June 2013 Hatchery Update

All the chum have been released into the wild. The second batch was taken over to Schoolhouse South and hopefully made their way downstream.

Now that both large tubs are free of fish, we’ve filled them with… TULIPS! We still have a lot of bulbs to sell, so make sure to drop in between 9-11 AM Monday to Saturday to pick some up at $5 a bag!

Last year’s coho are still growing in the cap troughs, and the ones from the year before are swimming around in the pond outside (which we will be releasing this month). Since we harvest coho eggs from Noons Creek whenever the adults are ready, each brood year contains a discrepancy in age groups. Although the separate cohorts only differ by a number of days, the older ones grow faster.

Even though these photos have motion blur (because living fish tend to move), one is clearly larger than the other. Both are from the 2012 brood year, but the smaller fish is what we call a 'pinhead'.

These photos have motion blur (because living fish tend to move), but one coho is still clearly larger than the other. Both salmon are from the 2012 brood year.

By the time they reach the smolt stage in their life cycle, some salmon are much bigger than others. Genetics also play a role, as some fish are predisposed to be more competitive and grow faster than others. A sample we took of the pond coho resulted in weights ranging from 8.4 – 32.6 grams. The heaviest fish weighed almost four times as much as the lightest one!

2013 Fingerling Review – May 2013

Thank you to everyone who came out to release salmon while enjoying the sunshine and exhibits at our Fingerling Festival!

After being blessed by the Katzie First Nations and placed into buckets by our hard-working volunteers, nearly 40,000 chum salmon were carried down to Noons Creek in our youngster-powered bucket brigade for release.


Thanks to all of our volunteers who handed out buckets and supervised children tipping them into the creek as well. We couldn’t have done it without you!

First Nations blessing of the salmon - FF2013

Some kids enjoyed watching their fingerlings swim off so much they returned several times to transfer more bucketfuls to Noons Creek. From there the little swimmers grouped into schools and started heading off to the ocean.

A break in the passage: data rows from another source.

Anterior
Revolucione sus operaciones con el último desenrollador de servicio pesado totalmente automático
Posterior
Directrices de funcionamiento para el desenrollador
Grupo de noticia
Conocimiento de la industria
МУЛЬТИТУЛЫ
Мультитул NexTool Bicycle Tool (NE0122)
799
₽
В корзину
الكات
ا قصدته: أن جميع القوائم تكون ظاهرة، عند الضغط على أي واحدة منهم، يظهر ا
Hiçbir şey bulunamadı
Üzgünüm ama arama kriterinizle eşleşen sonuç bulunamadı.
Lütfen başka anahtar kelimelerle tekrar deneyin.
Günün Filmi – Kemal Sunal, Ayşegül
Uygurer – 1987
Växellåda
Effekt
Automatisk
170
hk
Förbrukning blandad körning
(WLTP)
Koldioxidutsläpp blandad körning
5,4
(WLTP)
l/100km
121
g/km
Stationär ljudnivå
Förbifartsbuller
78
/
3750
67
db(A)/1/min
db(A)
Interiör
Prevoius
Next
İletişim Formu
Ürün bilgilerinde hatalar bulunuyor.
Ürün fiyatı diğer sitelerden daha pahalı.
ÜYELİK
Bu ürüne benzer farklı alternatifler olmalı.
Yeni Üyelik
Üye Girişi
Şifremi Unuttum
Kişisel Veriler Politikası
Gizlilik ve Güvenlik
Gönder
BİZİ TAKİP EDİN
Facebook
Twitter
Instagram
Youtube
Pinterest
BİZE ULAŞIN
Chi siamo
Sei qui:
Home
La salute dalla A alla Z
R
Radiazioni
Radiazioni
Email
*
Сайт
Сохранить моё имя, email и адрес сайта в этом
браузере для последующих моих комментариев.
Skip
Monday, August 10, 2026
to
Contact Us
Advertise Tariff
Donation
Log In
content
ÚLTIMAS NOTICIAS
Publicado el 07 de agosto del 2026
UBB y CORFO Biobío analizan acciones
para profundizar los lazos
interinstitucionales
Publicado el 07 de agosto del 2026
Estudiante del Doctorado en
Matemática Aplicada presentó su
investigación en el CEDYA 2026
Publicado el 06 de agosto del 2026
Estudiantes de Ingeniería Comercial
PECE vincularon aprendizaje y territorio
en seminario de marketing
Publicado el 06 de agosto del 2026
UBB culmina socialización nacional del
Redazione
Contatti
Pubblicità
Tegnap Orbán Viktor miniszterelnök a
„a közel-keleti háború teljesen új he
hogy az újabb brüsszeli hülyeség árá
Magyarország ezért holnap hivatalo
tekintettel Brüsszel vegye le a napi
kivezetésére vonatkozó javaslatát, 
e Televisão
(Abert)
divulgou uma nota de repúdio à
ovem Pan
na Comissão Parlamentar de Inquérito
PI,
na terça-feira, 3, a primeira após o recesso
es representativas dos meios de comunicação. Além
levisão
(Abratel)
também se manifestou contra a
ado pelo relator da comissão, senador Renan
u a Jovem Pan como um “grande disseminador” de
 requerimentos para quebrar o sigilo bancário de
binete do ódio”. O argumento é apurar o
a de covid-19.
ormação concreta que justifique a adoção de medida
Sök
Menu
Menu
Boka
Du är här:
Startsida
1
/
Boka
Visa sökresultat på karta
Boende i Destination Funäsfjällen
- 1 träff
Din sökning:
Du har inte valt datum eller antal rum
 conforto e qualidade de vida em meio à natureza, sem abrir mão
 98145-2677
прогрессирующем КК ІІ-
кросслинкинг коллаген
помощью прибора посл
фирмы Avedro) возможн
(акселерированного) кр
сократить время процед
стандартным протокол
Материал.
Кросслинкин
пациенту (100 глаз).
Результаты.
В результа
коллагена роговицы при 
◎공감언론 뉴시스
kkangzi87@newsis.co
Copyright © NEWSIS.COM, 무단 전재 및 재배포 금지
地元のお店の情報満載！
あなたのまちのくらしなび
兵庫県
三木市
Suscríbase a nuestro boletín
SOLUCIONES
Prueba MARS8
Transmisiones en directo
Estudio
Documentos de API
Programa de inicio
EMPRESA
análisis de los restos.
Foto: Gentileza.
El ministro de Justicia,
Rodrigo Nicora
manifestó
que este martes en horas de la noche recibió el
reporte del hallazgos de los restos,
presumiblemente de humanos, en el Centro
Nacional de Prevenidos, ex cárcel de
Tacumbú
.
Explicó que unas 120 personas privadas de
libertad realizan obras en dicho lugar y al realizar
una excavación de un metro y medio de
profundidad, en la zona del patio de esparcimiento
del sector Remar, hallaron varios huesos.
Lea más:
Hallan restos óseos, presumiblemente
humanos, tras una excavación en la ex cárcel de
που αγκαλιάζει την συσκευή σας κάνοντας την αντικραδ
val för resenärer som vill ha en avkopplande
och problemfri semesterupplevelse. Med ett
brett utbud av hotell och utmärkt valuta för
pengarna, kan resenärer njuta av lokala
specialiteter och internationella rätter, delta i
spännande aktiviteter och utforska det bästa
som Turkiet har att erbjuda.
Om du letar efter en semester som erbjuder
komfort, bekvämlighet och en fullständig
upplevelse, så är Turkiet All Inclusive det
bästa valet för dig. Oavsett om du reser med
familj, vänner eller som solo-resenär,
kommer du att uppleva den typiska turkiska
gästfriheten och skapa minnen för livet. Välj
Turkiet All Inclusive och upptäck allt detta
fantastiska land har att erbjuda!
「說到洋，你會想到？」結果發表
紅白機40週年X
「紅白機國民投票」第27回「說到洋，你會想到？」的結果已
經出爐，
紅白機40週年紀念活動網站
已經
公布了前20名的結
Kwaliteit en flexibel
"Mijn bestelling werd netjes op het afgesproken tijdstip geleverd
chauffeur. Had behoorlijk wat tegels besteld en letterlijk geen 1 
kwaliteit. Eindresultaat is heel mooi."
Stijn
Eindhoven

Child releasing salmon - FF2013                                   Fingerlings in Noons Creek

Most fingerlings have moved downriver by now, and will reside in the estuary while they switch their scales to smolt colouration. Once they become more silvery and adapt their camouflage to the ocean rather than the stream, they will swim out to the great big blue to grow. Hatcheries increase the survival rate of eggs, but once the fish are out in the open they are prone to predation by humans as well as birds, bigger fish, and marine mammals. As a result, approximately five percent of  the fish released will reach maturity, and around three percent will return to spawn in 3-5 years. See you later, chums!

Special thanks to all of our friends and supporters, including our Presenting Sponsors, the City of Port Moody, PCT and Port Metro Vancouver.

Fry Update – April 2013

As of this morning, all of our chum fry have been ponded – around 60,000 of them in total!

Ponding is a process of introducing swim-up fry to food once their yolk sacs have been absorbed. At this stage, their swim bladders should be developed so they can move up and down in the water column easily. Before ponding all of the fish, we test to see if a sample will rise to the surface when placed in a bucket. We then feed them a little bit of size zero feed, which is so small that it floats until they peck at it. Floating food elicits their inquisitiveness, and when they find out it’s edible they eat it all up! If it’s not to their liking though, they will spit it back out.

After determining that a particular batch of fish is ready by the above-outlined method of “pre-ponding”, we transfer trays of fish to a larger container. Our trays, troughs, and tubs all have flowing creek water to ensure the fish get enough oxygen and waste gets transported out of their living space. It also gives them a scent to hone in on for when they’re adults.

Salmon are special because they start off in streams, head to the ocean, and return to the same stream when they’re ready to breed. This makes them anadromous, like the three-spined stickleback that can also be found locally. Most aquatic animals live in either fresh water or salt water their entire lives because the two environments require vastly different mechanisms of managing internal salt concentrations. Switching between the two is quite taxing, and is one reason why returning adults can look tired and battered around spawning time.

When collecting eggs from female adults, we cannot force synchronous release. This is why our coho fry have varying age groups and different sizes. While most of the coho have also been ponded, today a single tray remains. These fish are nearly fry, but still barely alevins. That is to say, most of their yolk sacs have been absorbed. Temperature influences the speed of metabolism, so warmer water encourages them to “stitch up” faster. We call it this because yolk sacs shrink until they disappear into their belly. The resulting red line on their ventral side looks like a stitched gash becoming smaller and smaller.